Content starts

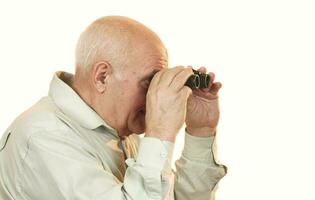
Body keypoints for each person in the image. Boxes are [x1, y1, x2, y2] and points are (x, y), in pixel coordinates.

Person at [0, 16, 227, 200]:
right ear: (102, 77)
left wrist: (200, 131)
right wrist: (159, 133)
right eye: (150, 81)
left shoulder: (117, 129)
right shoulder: (45, 138)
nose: (156, 94)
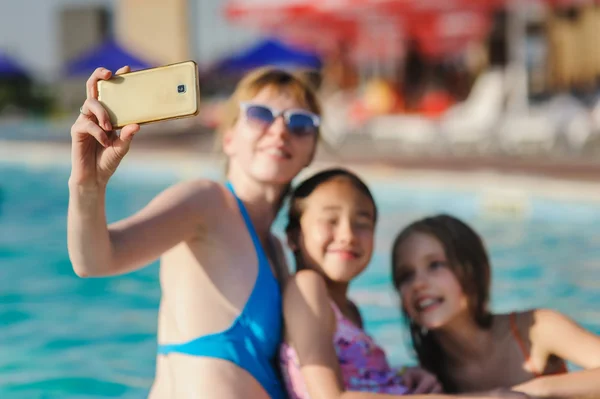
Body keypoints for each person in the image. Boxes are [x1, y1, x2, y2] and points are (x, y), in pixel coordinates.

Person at [67, 65, 321, 398]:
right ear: (229, 137)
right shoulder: (206, 203)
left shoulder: (277, 251)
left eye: (300, 123)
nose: (280, 130)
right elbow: (96, 261)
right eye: (260, 114)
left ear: (311, 153)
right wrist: (87, 185)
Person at [280, 170, 523, 399]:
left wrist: (399, 375)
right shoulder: (307, 286)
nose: (348, 235)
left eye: (362, 222)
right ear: (293, 237)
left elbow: (356, 375)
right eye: (330, 220)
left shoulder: (349, 310)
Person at [391, 214, 600, 397]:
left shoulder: (537, 329)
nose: (418, 284)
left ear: (473, 270)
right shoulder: (428, 377)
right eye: (405, 275)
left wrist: (537, 391)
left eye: (435, 265)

Content ends

» TASK GOAL
Among the lines above, find those with the word "wrist" and list them.

» ANSWER FOR THIS EXERCISE
left wrist: (200, 131)
right wrist: (159, 133)
right wrist: (87, 185)
left wrist: (399, 375)
left wrist: (537, 391)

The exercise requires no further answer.